Jean de Gliniasty : «L’accusation de frappe ukrainienne sur la résidence de Poutine donne un prétexte aux Russes pour durcir leur position»

Deux jours après avoir accusé l’Ukraine d’avoir visé une résidence de Vladimir Poutine à Valdaï avec 91 drones, la Russie persiste. Le 31 décembre, le ministère russe de la Défense diffuse une vidéo et une carte censées prouver l’attaque. Le message est clair : imposer un récit, sans lever les zones d’ombre.

D’après Le Figaro, Kyiv dénonce des « mensonges ». L’Union européenne accuse Moscou de chercher à faire « dérailler » les efforts de paix. Le flou persiste, mais la communication russe, elle, avance à pas comptés.

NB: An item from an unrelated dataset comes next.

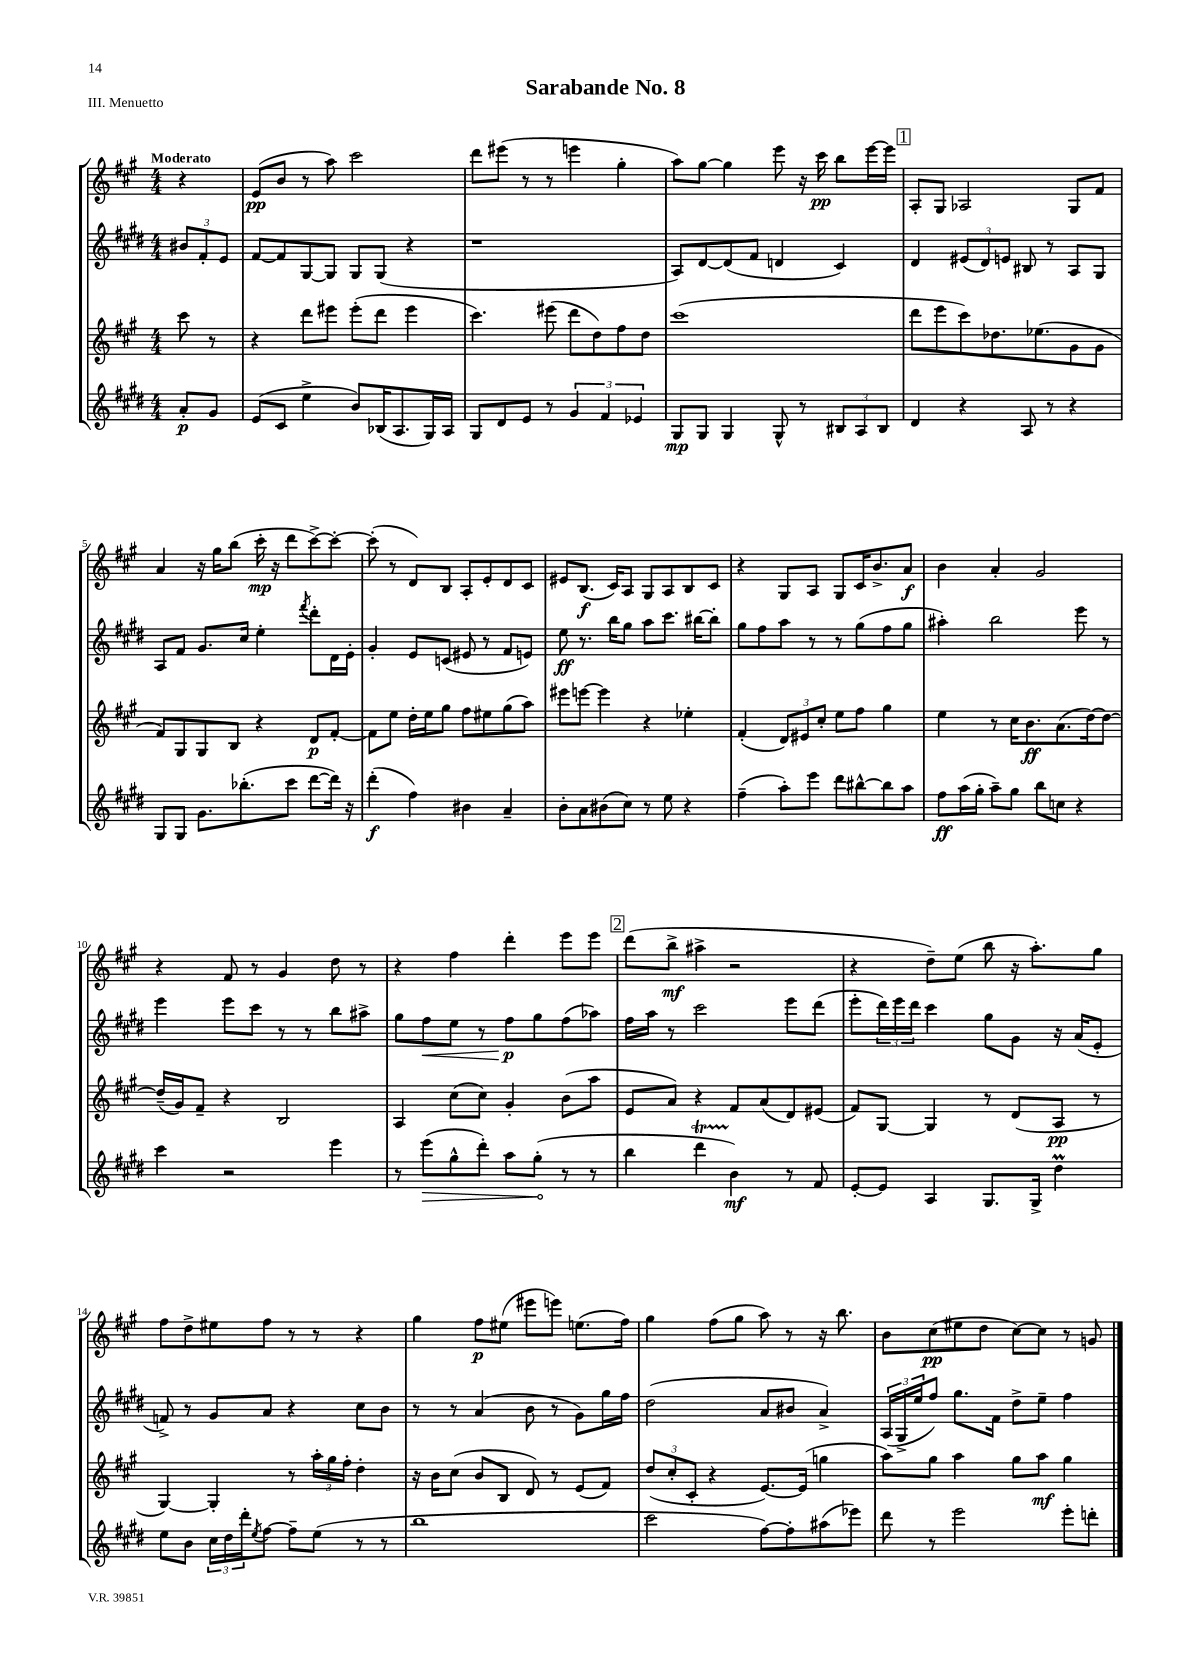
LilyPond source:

Une guerre de l’information assumée

L’objectif dépasse largement l’incident militaire. Le Kremlin active une stratégie connue : dramatiser une menace, personnaliser la cible, puis internationaliser l’accusation. Moscou cherche à délégitimer toute dynamique diplomatique qu’elle juge défavorable et à réinstaller une logique de confrontation.

« C’est un moyen très habile pour infléchir la position américaine et pousser Donald Trump à durcir le ton », analyse Jean de Gliniasty, ancien ambassadeur de France à Moscou.

Peser sur la paix par le récit

En brandissant images et accusations, la Russie tente de reprendre l’initiative politique. La propagande devient un levier central. Elle prépare les opinions, justifie l’escalade et fragilise les négociations avant même qu’elles n’aboutissent.